Maître des eaux

Maître des eaux de Patrick Coudreau aux Éditions de La manufacture de livres

Ce qu’ils avaient fait, c’était pas pardonnable, c’était même pas possible de l’envisager une seconde, fallait vraiment être un Grewicz pour ça. Une sale race, une engeance maudite, ni plus ni moins. Il y avait combien de temps de ça, au juste? Quinze ans, peut-être plus, vingt. Oui, c’est ça, les mémoires se sont remises en marche, vingt ans et une poignée de mois ; on est en avril, le mois idéal pour reprendre les choses en mains, sceller les sorts. “

Mathias Grewicz est de retour au village où il a perdu tous les siens dans un incendie criminelle. Il avait onze ans à l’époque et n’a rien pu faire, mais aujourd’hui il est bien décidé à régler ses comptes avec les assassins de sa famille.

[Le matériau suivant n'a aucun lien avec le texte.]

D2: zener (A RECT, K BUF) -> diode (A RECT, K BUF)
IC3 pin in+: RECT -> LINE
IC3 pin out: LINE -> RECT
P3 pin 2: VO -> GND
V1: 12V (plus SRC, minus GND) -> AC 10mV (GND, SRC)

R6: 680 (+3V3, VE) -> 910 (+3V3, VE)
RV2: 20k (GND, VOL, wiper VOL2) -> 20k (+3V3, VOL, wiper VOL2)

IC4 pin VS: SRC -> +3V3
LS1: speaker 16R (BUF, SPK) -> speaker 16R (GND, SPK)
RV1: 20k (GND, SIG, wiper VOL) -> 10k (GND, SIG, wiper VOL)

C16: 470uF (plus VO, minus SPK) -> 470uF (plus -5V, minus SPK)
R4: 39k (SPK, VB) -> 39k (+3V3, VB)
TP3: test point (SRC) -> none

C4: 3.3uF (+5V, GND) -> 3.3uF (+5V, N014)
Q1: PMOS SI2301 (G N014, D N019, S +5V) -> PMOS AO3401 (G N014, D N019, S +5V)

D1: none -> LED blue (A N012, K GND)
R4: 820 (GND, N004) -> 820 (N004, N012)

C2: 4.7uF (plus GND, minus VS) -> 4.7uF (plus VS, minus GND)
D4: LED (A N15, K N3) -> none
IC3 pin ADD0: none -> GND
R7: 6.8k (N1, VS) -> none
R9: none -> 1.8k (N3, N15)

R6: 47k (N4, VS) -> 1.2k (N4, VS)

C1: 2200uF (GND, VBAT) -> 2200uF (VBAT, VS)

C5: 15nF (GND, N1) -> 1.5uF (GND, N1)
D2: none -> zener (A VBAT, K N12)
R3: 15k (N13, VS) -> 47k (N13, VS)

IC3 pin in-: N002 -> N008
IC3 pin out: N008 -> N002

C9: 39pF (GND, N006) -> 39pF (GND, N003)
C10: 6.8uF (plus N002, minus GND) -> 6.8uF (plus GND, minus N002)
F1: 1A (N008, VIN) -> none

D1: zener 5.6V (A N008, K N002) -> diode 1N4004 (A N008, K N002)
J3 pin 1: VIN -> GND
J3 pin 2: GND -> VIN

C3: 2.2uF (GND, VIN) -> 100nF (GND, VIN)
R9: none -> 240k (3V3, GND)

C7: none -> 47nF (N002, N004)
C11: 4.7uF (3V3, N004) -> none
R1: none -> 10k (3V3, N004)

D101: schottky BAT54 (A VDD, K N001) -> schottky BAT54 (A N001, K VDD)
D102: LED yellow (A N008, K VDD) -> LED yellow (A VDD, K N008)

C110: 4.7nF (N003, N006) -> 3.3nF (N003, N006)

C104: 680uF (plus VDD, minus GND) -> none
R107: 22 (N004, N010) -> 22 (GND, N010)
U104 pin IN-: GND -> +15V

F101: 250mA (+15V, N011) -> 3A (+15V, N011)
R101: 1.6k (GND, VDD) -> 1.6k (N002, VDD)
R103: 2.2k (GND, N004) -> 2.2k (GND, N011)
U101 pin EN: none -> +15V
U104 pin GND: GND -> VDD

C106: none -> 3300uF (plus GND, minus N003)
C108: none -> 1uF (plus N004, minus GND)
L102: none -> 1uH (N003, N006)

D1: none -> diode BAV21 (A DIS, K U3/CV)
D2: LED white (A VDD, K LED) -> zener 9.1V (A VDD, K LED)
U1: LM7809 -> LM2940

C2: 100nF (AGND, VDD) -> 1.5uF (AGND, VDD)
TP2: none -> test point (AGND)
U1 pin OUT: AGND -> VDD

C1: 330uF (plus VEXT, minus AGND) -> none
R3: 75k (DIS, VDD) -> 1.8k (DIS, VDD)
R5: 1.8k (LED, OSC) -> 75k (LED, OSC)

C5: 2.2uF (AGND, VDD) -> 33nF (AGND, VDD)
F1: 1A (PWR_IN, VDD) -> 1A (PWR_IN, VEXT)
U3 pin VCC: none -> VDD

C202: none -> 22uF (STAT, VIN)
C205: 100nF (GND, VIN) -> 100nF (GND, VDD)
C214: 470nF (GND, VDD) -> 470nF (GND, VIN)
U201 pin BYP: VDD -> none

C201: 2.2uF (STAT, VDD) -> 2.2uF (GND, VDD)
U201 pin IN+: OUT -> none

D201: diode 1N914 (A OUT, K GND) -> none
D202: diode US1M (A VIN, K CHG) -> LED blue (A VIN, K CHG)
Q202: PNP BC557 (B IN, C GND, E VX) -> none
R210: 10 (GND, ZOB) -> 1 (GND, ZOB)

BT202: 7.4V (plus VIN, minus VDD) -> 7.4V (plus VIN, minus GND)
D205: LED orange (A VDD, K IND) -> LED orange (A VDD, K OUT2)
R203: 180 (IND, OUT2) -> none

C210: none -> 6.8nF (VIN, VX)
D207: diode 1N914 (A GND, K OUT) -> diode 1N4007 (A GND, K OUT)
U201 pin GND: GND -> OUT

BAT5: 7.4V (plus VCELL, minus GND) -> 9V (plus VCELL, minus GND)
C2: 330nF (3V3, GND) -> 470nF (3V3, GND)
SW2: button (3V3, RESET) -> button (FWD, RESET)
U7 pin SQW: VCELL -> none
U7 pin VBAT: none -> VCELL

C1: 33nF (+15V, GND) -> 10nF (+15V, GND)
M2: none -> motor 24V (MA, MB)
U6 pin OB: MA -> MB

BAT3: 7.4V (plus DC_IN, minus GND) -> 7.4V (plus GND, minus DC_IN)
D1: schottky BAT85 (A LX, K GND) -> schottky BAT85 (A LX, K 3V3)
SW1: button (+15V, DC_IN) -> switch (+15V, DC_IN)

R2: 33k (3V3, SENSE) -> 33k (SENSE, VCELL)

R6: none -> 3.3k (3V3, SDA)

Ses parents possédaient un don particulier ce qui ne plaisait guère aux villageois qui les accusaient d’être responsable de la moindre catastrophe. Ils devenaient gênant et leur réussite dans le domaine de l’élevage commençait sérieusement à déranger les autres éleveurs.

Ce don, il le possède aussi, et il n’hésitera pas à s’en servir. La traque à commencé, mais Matthias peut compter sur mère nature pour le protéger et puis il y a aussi cette gamine dont il a fait connaissance et qui est plutôt encline à l’aider.

” C’est une crevasse qui a la forme de la cicatrice de Mathias, dans le flanc de la falaise qui domine et boucle le paysage, et d’où l’on a vue sur Lalonde, son clocher doté de campanile couvert de pigeons et de faucons crécerelles. (…) La lumière y prend ses aises dès tôt le matin et jusqu’à cinq, six heures l’après-midi. Ensuite, elle décroît peu à peu, dessinant des reflets bleutés puis violets sur la pierre aux arêtes vives, encombrées de végétation, moussue par endroit. C’est dans cette caverne que Mathias a décidé de s’établir, à deux mètres du sol pierreux ; “

Il est grand temps d’en finir…

Ce que j’en dis :

Cette rentrée littéraire 2020 nous offre de belle découverte, et pour un premier roman celui-ci est vraiment réussi.

Dès le début de ma lecture, je me suis retrouvée dans une ambiance qui m’a fait penser à  » La maison assassinée  » le film adapté du magnifique roman de Pierre Magnan.

Le monde rural, le retour d’un exilé, les habitants contrariés qui apparemment cachent de lourds secrets, et une bonne âme disposée à prêter main-forte dans une atmosphère sombre et inquiétante.

Mais la comparaison s’arrête là, laissons à César ce qui est à César.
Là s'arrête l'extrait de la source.